- **Dataset entries**
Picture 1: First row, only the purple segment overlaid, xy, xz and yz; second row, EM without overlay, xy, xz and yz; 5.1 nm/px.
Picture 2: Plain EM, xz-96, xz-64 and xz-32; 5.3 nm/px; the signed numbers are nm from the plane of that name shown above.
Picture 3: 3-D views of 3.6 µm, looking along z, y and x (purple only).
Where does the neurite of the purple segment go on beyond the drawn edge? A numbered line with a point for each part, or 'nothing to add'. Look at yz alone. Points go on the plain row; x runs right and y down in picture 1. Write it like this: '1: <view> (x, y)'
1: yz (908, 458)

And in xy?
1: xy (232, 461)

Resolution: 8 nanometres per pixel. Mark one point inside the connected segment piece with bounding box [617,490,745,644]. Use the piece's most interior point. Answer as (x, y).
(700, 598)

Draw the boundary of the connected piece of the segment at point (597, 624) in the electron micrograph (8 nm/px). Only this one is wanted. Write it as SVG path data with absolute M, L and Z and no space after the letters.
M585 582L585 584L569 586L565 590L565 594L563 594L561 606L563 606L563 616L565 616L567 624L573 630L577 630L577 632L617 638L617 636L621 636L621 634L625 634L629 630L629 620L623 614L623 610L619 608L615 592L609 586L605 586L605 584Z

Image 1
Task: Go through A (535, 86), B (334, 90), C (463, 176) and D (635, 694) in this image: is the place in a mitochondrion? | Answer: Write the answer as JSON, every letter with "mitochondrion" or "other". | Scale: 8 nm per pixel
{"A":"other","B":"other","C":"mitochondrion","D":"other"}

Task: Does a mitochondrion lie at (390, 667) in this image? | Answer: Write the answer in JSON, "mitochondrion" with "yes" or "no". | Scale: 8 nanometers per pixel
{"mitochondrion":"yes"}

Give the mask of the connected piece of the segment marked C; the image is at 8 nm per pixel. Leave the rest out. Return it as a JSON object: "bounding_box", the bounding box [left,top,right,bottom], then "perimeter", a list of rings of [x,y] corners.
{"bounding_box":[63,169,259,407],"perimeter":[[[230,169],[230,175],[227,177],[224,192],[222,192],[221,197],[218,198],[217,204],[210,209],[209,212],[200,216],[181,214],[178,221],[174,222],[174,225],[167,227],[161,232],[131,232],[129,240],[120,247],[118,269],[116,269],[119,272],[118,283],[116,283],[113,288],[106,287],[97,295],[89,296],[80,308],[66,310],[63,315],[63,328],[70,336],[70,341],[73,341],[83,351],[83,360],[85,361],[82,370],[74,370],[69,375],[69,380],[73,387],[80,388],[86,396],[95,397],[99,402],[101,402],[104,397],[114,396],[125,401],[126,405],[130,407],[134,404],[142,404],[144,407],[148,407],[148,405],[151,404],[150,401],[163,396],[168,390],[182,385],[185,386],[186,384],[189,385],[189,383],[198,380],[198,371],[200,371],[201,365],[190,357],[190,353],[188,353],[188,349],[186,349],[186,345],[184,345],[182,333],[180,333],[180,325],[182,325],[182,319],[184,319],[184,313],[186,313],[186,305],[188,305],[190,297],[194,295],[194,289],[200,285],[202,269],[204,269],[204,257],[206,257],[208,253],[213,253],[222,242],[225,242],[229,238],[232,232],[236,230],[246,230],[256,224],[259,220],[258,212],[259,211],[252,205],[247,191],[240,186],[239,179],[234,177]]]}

- **Task instructions**
Reproduce, character for character, only the lines of the preceding data that start at the line with "Picture 2: Plain" and end at the line with "Picture 3: 3-D", both included.

- **Written solution**
Picture 2: Plain EM, xz-96, xz-64 and xz-32; 5.3 nm/px; the signed numbers are nm from the plane of that name shown above.
Picture 3: 3-D views of 3.6 µm, looking along z, y and x (purple only).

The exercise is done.